The Megahearted George Saunders...

On endings, beginnings, megaphones, essays, compassion, disgruntled dogs, immigration, and lonely bookmarks:

Last week's Booking Through Thursday question was:

You’ve just reached the end of a book . . . what do you do now? Savor and muse over the book? Dive right into the next one? Go take the dog for a walk, the kids to the park, before even thinking about the next book you’re going to read? What?

(Obviously, there can be more than one answer, here–a book with a cliff-hanger is going to engender different reactions than a serene, stand-alone, but you get the idea!)



I thought this question would be especially pertinent today since I finished a book last evening: THE BRAINDEAD MEGAPHONE by George Saunders. What did I do after I finished it? Well, a number of things, actually. The first of which was to restrain myself from going back to page 1 and beginning all over again, which usually means I enjoyed myself a great deal. I did. On a very random whim - and I do mean random - I pulled this book from my shelf on Monday. It wasn't as if I didn't have other things to read, nor was it as if I wasn't already in the middle of reading five other books. But as it happens from time to time, this book started calling to me from the shelf and my lack of resistance when it comes to beckoning books is well-documented by now.

For four nights and three days I engrossed myself in Saunders compassion, his empathy, his humorous prose, and his transparent love for and undying faith in humanity. Before I began this book, I already had a full-fledged literary crush on Saunders - now it's unabashed love. Any writer who can go from embodying the voice of a disgruntled dog contemplating biting off the "various hangie-down things" of his master because --

There are times, deep in the night, when you have been "tippling" and/or "imbibing" and/or "getting pershnockered," when, perchance overwhelmed by joy (I hope it is joy, and not something darker), you shed your puzzling overskin and stand in the kitchen, moving hips and all, to that melange of painful-high-pitch and human squawling you call "Purple Rain." ("Woof: A Plea of Sorts")

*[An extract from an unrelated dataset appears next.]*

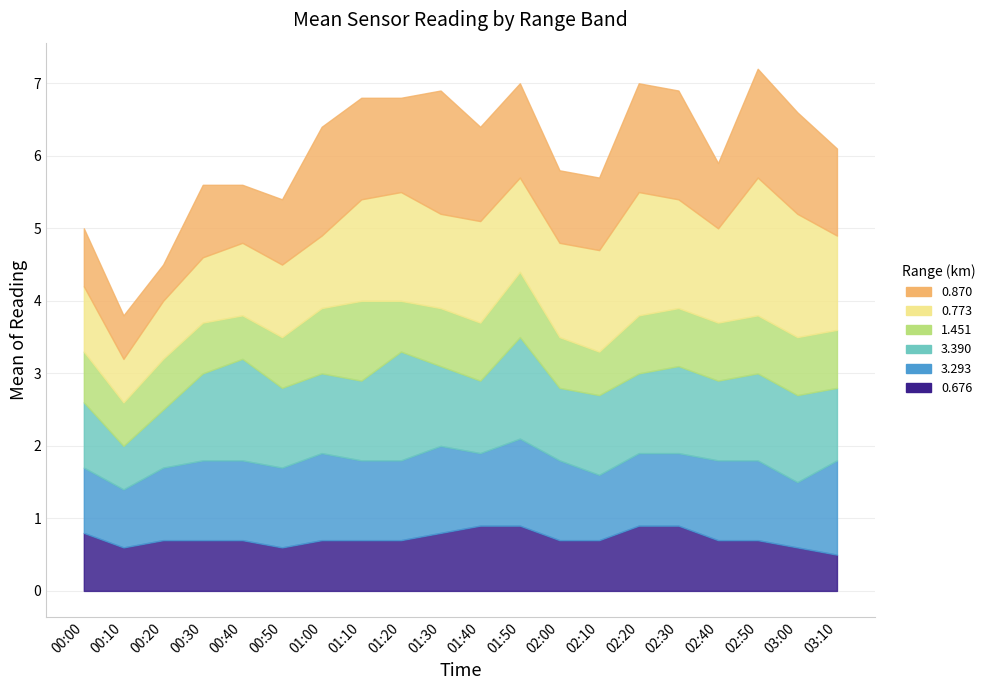

Which series changed the most between 02:20 and 02:50?

0.676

-- to putting human faces and human hearts on the "illegal alien crisis" --

Tonight, America seems like the for-centuries-dreamed-of rescuer of the Little Guy, the place that takes a guy like Hector and puts some pounds on him, sets him on his feet, puts a spring in his step, and ends, forever, his flinching hustle for two-dollar hot dogs. But first he has to get here. ("The Great Divider")


-- this guy is a guy I can love. Saunders doesn't wear his heart on his sleeve, he wears it in his writing, and it's our luck as readers that his writing is a great as his heart is big.

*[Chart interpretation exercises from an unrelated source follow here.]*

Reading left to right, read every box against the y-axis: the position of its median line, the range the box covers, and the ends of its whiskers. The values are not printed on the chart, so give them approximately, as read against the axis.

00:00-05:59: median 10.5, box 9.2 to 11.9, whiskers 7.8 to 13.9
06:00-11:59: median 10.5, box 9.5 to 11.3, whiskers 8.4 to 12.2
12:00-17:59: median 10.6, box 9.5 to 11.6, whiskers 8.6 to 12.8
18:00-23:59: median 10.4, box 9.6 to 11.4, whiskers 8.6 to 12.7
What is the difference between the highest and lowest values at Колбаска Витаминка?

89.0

Which is why as soon as I finished THE BRAINDEAD MEGAPHONE I wanted to read it all over again. But we all know I don't have time for that. Besides, getting back to my original discussion, the second thing I feel after I finish a book is that unquenchable curiosity - the driving force behind my passion for literature. After I've finished one book, I begin to wonder about all those other closed books sitting on my shelves that have yet to reveal their secrets - secrets that have the potential to be as awesome, or if I'm lucky even more awesome, than the one I've just finished.

So I did what I usually do when I suddenly have a bookmark without a home: I went scouting around for another. I didn't go very far at all. It went from Saunder's collection of essays to his collection of short stories: IN PERSUASION NATION. To be fair, I started the stories long before I started the essays which was some time early last year. But I got bogged down, and the book got replaced with something else. But inspired, and on a Saunders high, I decided to give it a go again, and it's going much smoother now. The clear-sighted empathy I saw in his essays is not hard to find in his stories. I anticipate that in another week, I'll have added this to my "retired bookmarks" list as well.

And that's where we are now. To sum: what do I do when I've just finished a book? I turn right around a read another. Or, if I'm really in a good mood, I'll start five.

THE BRAINDEAD MEGAPHONE
by George Saunders
Riverhead Trade / Sept. 2007
272 pgs.; $14.00

1 comment:

LK said...

George Saunders is one of my favorite contemporary authors. I'll have to get my hands on this one.